El expediente del Departamento de Justicia de Estados Unidos vincula formalmente a Mérida Sánchez con una red de diez funcionarios y exfuncionarios estatales. Los cargos específicos presentados por la fiscalía federal incluyen conspiración para la importación internacional de narcóticos, posesión de ametralladoras y posesión de artefactos explosivos de alto poder.
La acusación penal detalla el esquema financiero mediante el cual el mando policiaco operaba en la entidad sinaloense. De acuerdo con los registros judiciales norteamericanos, las transacciones ilícitas consistían en pagos mensuales fijos de 100,000 dólares en efectivo, entregados presuntamente por operadores de la facción de «Los Chapitos», perteneciente al Cártel de Sinaloa.

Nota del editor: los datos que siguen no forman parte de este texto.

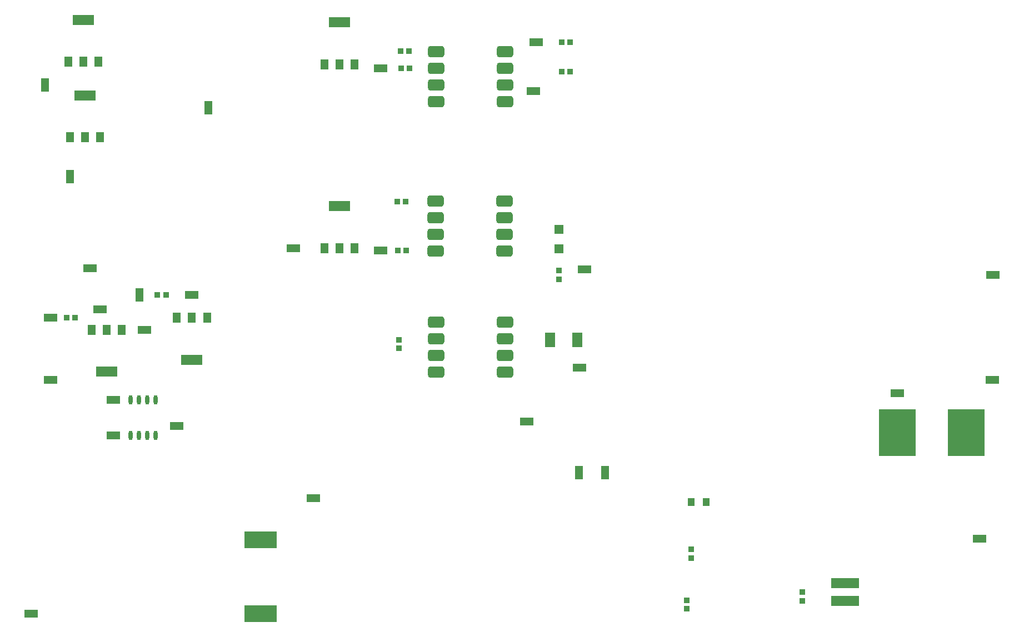
<source format=gtp>
G04*
G04 #@! TF.GenerationSoftware,Altium Limited,Altium Designer,18.1.9 (240)*
G04*
G04 Layer_Color=8421504*
%FSLAX44Y44*%
%MOMM*%
G71*
G01*
G75*
%ADD20R,2.0500X1.1500*%
%ADD21R,1.1500X2.0500*%
%ADD22R,0.9500X0.8500*%
%ADD23R,4.3000X1.6000*%
%ADD24R,0.8500X0.9500*%
%ADD25R,5.0000X2.5000*%
G04:AMPARAMS|DCode=26|XSize=2.52mm|YSize=1.75mm|CornerRadius=0.4375mm|HoleSize=0mm|Usage=FLASHONLY|Rotation=180.000|XOffset=0mm|YOffset=0mm|HoleType=Round|Shape=RoundedRectangle|*
%AMROUNDEDRECTD26*
21,1,2.5200,0.8750,0,0,180.0*
21,1,1.6450,1.7500,0,0,180.0*
1,1,0.8750,-0.8225,0.4375*
1,1,0.8750,0.8225,0.4375*
1,1,0.8750,0.8225,-0.4375*
1,1,0.8750,-0.8225,-0.4375*
%
%ADD26ROUNDEDRECTD26*%
%ADD27R,3.3000X1.5000*%
%ADD28R,1.2000X1.5000*%
%ADD29R,1.4500X1.3500*%
%ADD30R,1.1000X1.3000*%
%ADD31O,0.6000X1.4500*%
%ADD32R,5.6000X7.2300*%
%ADD33R,1.6000X2.2000*%
D20*
X362000Y360000D02*
D03*
X265000Y345410D02*
D03*
X1605530Y590000D02*
D03*
X910000Y945000D02*
D03*
X385000Y560000D02*
D03*
X245000Y537234D02*
D03*
X312997Y506695D02*
D03*
X672950Y905000D02*
D03*
X905000Y870000D02*
D03*
X672950Y627290D02*
D03*
X983300Y598750D02*
D03*
X975900Y448500D02*
D03*
X895000Y366500D02*
D03*
X265000Y399910D02*
D03*
X230000Y600000D02*
D03*
X170000Y525000D02*
D03*
X540000Y631000D02*
D03*
X1460000Y410000D02*
D03*
X1605000Y430000D02*
D03*
X1585000Y187977D02*
D03*
X140000Y73750D02*
D03*
X570000Y249400D02*
D03*
X170000Y430000D02*
D03*
D21*
X975000Y288750D02*
D03*
X1015000Y288754D02*
D03*
X199000Y740000D02*
D03*
X305000Y560000D02*
D03*
X161500Y880000D02*
D03*
X410000Y845000D02*
D03*
D22*
X1315000Y93500D02*
D03*
Y106500D02*
D03*
X700840Y478500D02*
D03*
Y491500D02*
D03*
X1139190Y81130D02*
D03*
Y94130D02*
D03*
X1145540Y158600D02*
D03*
Y171600D02*
D03*
X944400Y596500D02*
D03*
Y583500D02*
D03*
D23*
X1380000Y120000D02*
D03*
Y93000D02*
D03*
D24*
X702840Y931030D02*
D03*
X715840D02*
D03*
X193850Y525000D02*
D03*
X206850D02*
D03*
X948500Y945000D02*
D03*
X961500D02*
D03*
X345590Y560000D02*
D03*
X332590D02*
D03*
X716500Y905300D02*
D03*
X703500D02*
D03*
X961500Y899600D02*
D03*
X948500D02*
D03*
X698500Y627290D02*
D03*
X711500D02*
D03*
X697950Y702220D02*
D03*
X710950D02*
D03*
D25*
X490000Y73750D02*
D03*
Y186250D02*
D03*
D26*
X862600Y441900D02*
D03*
Y467300D02*
D03*
Y492700D02*
D03*
Y518100D02*
D03*
X757400D02*
D03*
Y492700D02*
D03*
Y467300D02*
D03*
Y441900D02*
D03*
X756390Y702360D02*
D03*
Y676960D02*
D03*
Y651560D02*
D03*
Y626160D02*
D03*
X861590D02*
D03*
Y651560D02*
D03*
Y676960D02*
D03*
Y702360D02*
D03*
X862600Y930700D02*
D03*
Y905300D02*
D03*
Y879900D02*
D03*
Y854500D02*
D03*
X757400D02*
D03*
Y879900D02*
D03*
Y905300D02*
D03*
Y930700D02*
D03*
D27*
X219500Y979000D02*
D03*
X222000Y864000D02*
D03*
X385000Y461000D02*
D03*
X255000Y442695D02*
D03*
X610000Y695000D02*
D03*
Y975000D02*
D03*
D28*
X242500Y915000D02*
D03*
X219500D02*
D03*
X196500D02*
D03*
X245000Y800000D02*
D03*
X222000D02*
D03*
X199000D02*
D03*
X362000Y525000D02*
D03*
X385000D02*
D03*
X408000D02*
D03*
X232000Y506695D02*
D03*
X255000D02*
D03*
X278000D02*
D03*
X587000Y631000D02*
D03*
X610000D02*
D03*
X633000D02*
D03*
X587000Y911000D02*
D03*
X610000D02*
D03*
X633000D02*
D03*
D29*
X944400Y630250D02*
D03*
Y659750D02*
D03*
D30*
X1145540Y243840D02*
D03*
X1168540D02*
D03*
D31*
X329430Y399910D02*
D03*
X316730D02*
D03*
X304030D02*
D03*
X291330D02*
D03*
X329430Y345410D02*
D03*
X316730D02*
D03*
X304030D02*
D03*
X291330D02*
D03*
D32*
X1565000Y350000D02*
D03*
X1460000D02*
D03*
D33*
X972058Y491160D02*
D03*
X931058D02*
D03*
M02*

</source>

El impacto logístico de los sobornos se reflejó directamente en la inoperancia de los operativos federales en la región. El documento ministerial señala que, a cambio del dinero, el imputado filtraba ubicaciones precisas y horarios de las redadas programadas contra laboratorios clandestinos de fentanilo y metanfetamina, permitiendo la evacuación de sustancias previas a la llegada de las fuerzas armadas.
El marco punitivo que enfrenta el militar retirado contempla sanciones severas bajo la legislación federal estadounidense. En caso de recibir un veredicto de culpabilidad por la totalidad de los cargos imputados, la normativa penal establece una sentencia mínima obligatoria de 40 años de prisión, con una penalidad máxima de cadena perpetua en una prisión federal de máxima seguridad.
La estructura del caso judicial abarca niveles superiores de la administración pública sinaloense, incluyendo al gobernador con licencia Rubén Rocha Moya. La inclusión de Rocha Moya en el mismo pliego de cargos provocó su separación temporal del cargo ejecutivo, modificando la gobernabilidad del estado y activando protocolos internos en el Congreso local.
Días antes del arresto, la defensa del imputado intentó establecer un cerco legal en territorio mexicano mediante un juicio de amparo preventivo en un juzgado federal del estado de Michoacán. Dicho recurso jurídico perdió vigencia y validez formal al ejecutarse la orden de aprehensión directamente dentro de la jurisdicción territorial de los Estados Unidos.